Copy the stretch of the Le Creuset pan blog post from "And so, a few" through "good at those.", swapping "saute pan" for "frying pan".

- _Passage shown_
————

Pan Handled

There are perks to doing this blog. Some will argue morality and such like, while I think my stance on such matters is well documented elsewhere here. Basically though, I like the perks. Hell, when one of your hobbies is pretty much the same as what you do for a living, you come to feel you deserve the occasional perk. Saying that, I don't accept most of the invitations I receive but, every now and again, somebody makes you an offer you simply can't refuse.  

A few weeks ago, Le Creuset e mailed me asking if I'd like to test drive one of their new "toughened non-stick" pans. The timing couldn't have been better. We're in the process of replacing a lot of cookware - much of it being wedding presents that thus date back to 1996 and have suffered 18 years of regular use - and, thanks to a moment of abject idiocy from yours truly (alright, yes, another moment of regular abject idiocy), proper non-stick had a lot of appeal. If you've never tried scrubbing a milk pan that's been put back on a hob that's still on, I really wouldn't recommend it. That skin that forms? That looks so delicate? Yeah, that moulds to the crevices of a pan and becomes about as hard to get through as Kevlar. Hell for all I know that could be how they make Kevlar... 

And so, a few days later, a lovely shiny, 20cm saute pan arrived with the instruction to put it through its paces. So I did. I took to the project with rare zeal or, more accurately, the zeal of a man who's generally only allowed down to the allotment to destroy things. Burning stuff? Breaking things? I'm good at those. 

The pan appeared a worthy opponent. It's satisfyingly hefty and as well made as you'd expect from Le Creuset plus the sturdy metal handle means it can be used from hob to oven and grill and back again. 

After treating the inside as per the instructions - a little conditioning with vegetable oil - it was time to attack. In a manner of speaking. At this point, it basically looked like this: spotless, oddly threatening and solid.

————

- _Source information_
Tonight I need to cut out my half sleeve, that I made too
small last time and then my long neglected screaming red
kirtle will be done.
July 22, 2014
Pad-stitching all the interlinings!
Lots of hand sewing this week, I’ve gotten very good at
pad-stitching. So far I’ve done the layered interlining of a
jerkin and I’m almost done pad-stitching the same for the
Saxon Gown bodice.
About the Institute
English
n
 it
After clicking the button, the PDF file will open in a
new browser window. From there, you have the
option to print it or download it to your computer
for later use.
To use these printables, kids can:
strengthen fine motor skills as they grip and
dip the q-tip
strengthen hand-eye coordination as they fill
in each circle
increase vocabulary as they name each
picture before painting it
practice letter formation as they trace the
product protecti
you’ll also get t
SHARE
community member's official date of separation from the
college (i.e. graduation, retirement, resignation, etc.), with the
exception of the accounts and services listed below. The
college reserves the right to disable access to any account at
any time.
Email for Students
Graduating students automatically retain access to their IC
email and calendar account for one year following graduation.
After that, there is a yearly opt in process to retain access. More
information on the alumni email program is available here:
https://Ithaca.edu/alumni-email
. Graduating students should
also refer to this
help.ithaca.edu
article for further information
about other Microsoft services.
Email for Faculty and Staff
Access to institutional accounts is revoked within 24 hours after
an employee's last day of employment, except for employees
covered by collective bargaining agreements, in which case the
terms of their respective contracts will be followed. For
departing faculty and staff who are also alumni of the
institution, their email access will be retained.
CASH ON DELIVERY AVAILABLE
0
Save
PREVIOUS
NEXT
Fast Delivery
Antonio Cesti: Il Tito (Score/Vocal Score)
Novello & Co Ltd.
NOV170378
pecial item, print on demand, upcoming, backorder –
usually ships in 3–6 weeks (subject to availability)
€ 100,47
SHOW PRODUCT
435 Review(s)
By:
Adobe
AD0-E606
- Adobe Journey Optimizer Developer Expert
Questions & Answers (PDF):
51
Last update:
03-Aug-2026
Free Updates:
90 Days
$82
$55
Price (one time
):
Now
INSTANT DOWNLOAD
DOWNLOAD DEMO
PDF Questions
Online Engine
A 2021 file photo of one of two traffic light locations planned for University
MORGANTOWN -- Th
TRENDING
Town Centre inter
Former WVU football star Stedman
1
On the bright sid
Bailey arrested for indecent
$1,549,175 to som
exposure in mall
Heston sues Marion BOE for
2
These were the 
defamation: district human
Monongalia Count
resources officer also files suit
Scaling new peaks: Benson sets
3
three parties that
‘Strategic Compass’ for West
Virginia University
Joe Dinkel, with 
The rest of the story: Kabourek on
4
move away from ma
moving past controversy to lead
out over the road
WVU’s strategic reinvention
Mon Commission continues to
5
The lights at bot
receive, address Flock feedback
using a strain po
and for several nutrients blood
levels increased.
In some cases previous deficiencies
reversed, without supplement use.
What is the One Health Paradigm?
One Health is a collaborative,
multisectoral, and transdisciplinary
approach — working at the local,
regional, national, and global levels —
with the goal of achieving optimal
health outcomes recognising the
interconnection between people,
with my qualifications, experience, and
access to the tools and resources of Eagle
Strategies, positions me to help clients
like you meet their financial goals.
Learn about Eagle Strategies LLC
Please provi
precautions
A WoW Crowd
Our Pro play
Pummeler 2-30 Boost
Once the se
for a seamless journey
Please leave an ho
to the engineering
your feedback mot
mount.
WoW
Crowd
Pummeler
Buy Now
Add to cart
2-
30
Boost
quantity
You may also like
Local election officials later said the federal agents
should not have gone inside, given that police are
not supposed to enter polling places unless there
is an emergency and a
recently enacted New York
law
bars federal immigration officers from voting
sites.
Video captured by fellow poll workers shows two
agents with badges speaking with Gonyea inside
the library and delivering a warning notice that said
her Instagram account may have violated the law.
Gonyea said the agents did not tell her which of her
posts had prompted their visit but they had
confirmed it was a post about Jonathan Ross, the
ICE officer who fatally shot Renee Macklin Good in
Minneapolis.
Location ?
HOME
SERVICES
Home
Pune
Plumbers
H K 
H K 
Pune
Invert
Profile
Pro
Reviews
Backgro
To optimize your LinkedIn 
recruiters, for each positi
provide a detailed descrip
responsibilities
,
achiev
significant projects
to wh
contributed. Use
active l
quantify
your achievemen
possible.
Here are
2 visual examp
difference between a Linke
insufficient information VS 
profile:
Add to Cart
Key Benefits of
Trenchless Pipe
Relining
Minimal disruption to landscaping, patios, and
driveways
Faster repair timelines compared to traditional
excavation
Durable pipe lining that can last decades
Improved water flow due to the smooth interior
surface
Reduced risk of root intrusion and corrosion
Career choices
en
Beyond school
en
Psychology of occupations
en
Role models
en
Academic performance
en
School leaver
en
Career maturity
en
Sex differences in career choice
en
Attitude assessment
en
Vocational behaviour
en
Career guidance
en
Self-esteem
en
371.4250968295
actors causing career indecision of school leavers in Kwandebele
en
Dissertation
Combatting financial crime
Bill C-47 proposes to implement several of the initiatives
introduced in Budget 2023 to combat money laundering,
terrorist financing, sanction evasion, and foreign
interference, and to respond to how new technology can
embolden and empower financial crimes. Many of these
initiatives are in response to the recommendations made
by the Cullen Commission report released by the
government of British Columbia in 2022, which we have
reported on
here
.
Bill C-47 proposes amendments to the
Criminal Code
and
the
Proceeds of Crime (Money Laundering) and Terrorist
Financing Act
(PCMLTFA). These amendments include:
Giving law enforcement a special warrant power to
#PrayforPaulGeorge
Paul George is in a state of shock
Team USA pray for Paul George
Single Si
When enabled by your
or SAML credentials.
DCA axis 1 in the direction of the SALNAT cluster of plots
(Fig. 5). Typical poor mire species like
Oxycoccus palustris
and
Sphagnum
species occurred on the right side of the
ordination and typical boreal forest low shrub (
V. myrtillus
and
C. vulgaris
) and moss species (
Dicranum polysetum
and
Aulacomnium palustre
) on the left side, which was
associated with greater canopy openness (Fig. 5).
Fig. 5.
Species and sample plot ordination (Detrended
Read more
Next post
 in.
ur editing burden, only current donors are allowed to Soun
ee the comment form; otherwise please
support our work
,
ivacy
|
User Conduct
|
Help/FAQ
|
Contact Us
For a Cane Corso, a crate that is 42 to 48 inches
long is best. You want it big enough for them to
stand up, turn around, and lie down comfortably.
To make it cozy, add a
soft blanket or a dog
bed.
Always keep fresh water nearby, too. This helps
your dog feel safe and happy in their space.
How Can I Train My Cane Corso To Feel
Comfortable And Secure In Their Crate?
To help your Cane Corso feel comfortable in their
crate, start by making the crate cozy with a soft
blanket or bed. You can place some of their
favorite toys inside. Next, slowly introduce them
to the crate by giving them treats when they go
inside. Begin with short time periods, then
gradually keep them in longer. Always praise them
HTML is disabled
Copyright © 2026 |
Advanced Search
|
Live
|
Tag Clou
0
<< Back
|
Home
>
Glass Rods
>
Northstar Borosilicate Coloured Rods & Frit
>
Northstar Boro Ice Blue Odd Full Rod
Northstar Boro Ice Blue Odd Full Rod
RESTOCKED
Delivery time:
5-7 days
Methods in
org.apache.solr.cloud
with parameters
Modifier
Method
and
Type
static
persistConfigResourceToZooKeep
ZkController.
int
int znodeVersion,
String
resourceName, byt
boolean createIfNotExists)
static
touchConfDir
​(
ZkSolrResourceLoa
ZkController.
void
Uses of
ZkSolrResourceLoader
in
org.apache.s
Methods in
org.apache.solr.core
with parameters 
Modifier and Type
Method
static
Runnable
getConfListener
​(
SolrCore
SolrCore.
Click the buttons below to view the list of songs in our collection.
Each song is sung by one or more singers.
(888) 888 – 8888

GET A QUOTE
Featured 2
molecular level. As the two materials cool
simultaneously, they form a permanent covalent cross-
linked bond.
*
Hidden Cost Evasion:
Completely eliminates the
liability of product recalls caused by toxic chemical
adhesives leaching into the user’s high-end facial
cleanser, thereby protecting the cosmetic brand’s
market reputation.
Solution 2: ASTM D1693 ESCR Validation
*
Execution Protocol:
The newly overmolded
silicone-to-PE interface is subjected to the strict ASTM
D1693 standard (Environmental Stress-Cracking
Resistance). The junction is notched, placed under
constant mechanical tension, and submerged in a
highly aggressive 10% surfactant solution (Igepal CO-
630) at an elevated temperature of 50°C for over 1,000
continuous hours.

————

- _Exercise solution_
And so, a few days later, a lovely shiny, 20cm frying pan arrived with the instruction to put it through its paces. So I did. I took to the project with rare zeal or, more accurately, the zeal of a man who's generally only allowed down to the allotment to destroy things. Burning stuff? Breaking things? I'm good at those.